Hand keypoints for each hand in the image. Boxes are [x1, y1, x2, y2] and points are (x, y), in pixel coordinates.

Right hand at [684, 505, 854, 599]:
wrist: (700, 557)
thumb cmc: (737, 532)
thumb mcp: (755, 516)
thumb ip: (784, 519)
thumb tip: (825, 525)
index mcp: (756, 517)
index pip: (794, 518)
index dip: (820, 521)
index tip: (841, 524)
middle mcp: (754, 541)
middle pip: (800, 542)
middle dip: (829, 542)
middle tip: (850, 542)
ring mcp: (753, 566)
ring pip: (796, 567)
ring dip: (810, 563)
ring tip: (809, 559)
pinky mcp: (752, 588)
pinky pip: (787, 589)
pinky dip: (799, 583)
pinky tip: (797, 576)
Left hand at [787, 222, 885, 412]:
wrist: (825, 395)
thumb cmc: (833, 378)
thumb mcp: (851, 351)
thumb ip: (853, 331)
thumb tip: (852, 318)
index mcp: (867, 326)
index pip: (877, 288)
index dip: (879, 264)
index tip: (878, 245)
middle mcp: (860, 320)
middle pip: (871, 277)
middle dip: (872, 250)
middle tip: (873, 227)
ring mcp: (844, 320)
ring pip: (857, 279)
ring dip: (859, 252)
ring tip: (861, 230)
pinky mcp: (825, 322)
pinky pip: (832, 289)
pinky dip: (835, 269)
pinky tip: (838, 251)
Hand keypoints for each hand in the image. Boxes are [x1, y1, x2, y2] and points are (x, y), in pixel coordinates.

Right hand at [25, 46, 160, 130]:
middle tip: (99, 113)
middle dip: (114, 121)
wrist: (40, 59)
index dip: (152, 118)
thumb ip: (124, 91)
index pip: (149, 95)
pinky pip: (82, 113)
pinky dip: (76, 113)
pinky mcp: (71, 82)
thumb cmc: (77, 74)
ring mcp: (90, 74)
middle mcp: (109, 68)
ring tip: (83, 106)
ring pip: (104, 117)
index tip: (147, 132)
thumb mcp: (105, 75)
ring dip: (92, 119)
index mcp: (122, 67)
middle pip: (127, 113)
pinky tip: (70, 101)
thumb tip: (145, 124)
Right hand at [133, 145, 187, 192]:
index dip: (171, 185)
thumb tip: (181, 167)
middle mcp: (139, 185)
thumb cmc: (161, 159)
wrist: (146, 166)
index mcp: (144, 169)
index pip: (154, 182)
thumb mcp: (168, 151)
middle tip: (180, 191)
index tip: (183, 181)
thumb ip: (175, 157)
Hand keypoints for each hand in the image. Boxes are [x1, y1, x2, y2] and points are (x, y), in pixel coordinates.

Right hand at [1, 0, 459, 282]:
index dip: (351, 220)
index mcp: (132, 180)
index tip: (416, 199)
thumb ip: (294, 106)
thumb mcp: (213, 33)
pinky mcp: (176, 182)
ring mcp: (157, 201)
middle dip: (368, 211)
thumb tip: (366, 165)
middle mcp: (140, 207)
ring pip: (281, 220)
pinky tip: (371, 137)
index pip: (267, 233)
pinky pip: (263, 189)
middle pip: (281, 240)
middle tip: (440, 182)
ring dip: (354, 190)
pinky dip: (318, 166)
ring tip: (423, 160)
————————
ACTIVITY
Go through the listing and copy each line exactly.

COMPLETED TASK
Hand keypoints for each hand in the image. Boxes are [x1, y1, x2, y2] and points are (x, y), in pixel coordinates.

Right hand at [684, 505, 854, 599]:
wrist: (700, 557)
thumb cmc: (737, 532)
thumb mcp: (755, 516)
thumb ip: (784, 519)
thumb tip: (825, 525)
index mcp: (756, 517)
index pip: (794, 518)
index dip: (820, 521)
index tip: (841, 524)
middle mcp: (754, 541)
middle pip: (800, 542)
middle dip: (829, 542)
middle tip: (850, 542)
ring mcp: (753, 566)
ring pip: (796, 567)
ring dip: (810, 563)
ring tip: (809, 559)
pinky mcp: (752, 588)
pinky pip: (787, 589)
pinky dip: (799, 583)
pinky tip: (797, 576)
Left hand at [787, 222, 885, 412]:
wrist: (825, 395)
thumb cmc: (833, 378)
thumb mcp: (851, 351)
thumb ip: (853, 331)
thumb tip: (852, 318)
index mcp: (867, 326)
index pip: (877, 288)
index dip: (879, 264)
index tip: (878, 245)
middle mcp: (860, 320)
middle pip: (871, 277)
middle dip: (872, 250)
middle tip: (873, 227)
ring mcp: (844, 320)
ring pip: (857, 279)
ring dip: (859, 252)
ring tip: (861, 230)
pinky mcp: (825, 322)
pinky pip: (832, 289)
pinky dip: (835, 269)
pinky tip: (838, 251)
Hand keypoints for each hand in the image. Boxes are [x1, y1, x2, y2] and points are (x, y), in pixel coordinates.

Right hand at [25, 46, 160, 130]:
middle tip: (99, 113)
middle dip: (114, 121)
wrist: (40, 59)
index dip: (152, 118)
thumb ip: (124, 91)
index pip: (149, 95)
pinky pip: (82, 113)
pinky dip: (76, 113)
pinky mcp: (71, 82)
thumb cmc: (77, 74)
ring mcp: (90, 74)
middle mcp: (109, 68)
ring tip: (83, 106)
ring pip: (104, 117)
index tip: (147, 132)
thumb mcp: (105, 75)
ring dip: (92, 119)
index mcp: (122, 67)
middle pip: (127, 113)
pinky tip: (70, 101)
thumb tip: (145, 124)
Right hand at [133, 145, 187, 192]:
index dip: (171, 185)
thumb tip: (181, 167)
middle mcp: (139, 185)
thumb cmc: (161, 159)
wrist: (146, 166)
index mcp: (144, 169)
index pip: (154, 182)
thumb mcp: (168, 151)
middle tip: (180, 191)
index tip: (183, 181)
thumb ip: (175, 157)
Hand keypoints for each hand in the image. Boxes are [x1, y1, x2, y2] and points are (x, y), in pixel coordinates.

Right hand at [1, 0, 459, 282]:
index dip: (351, 220)
index mcp: (132, 180)
index tip: (416, 199)
thumb ip: (294, 106)
thumb mcp: (213, 33)
pinky mcp: (176, 182)
ring mcp: (157, 201)
middle dip: (368, 211)
thumb tip: (366, 165)
middle mcp: (140, 207)
ring pip: (281, 220)
pinky tip: (371, 137)
index pip: (267, 233)
pinky pip: (263, 189)
middle pip: (281, 240)
middle tip: (440, 182)
ring dip: (354, 190)
pinky dip: (318, 166)
ring tip: (423, 160)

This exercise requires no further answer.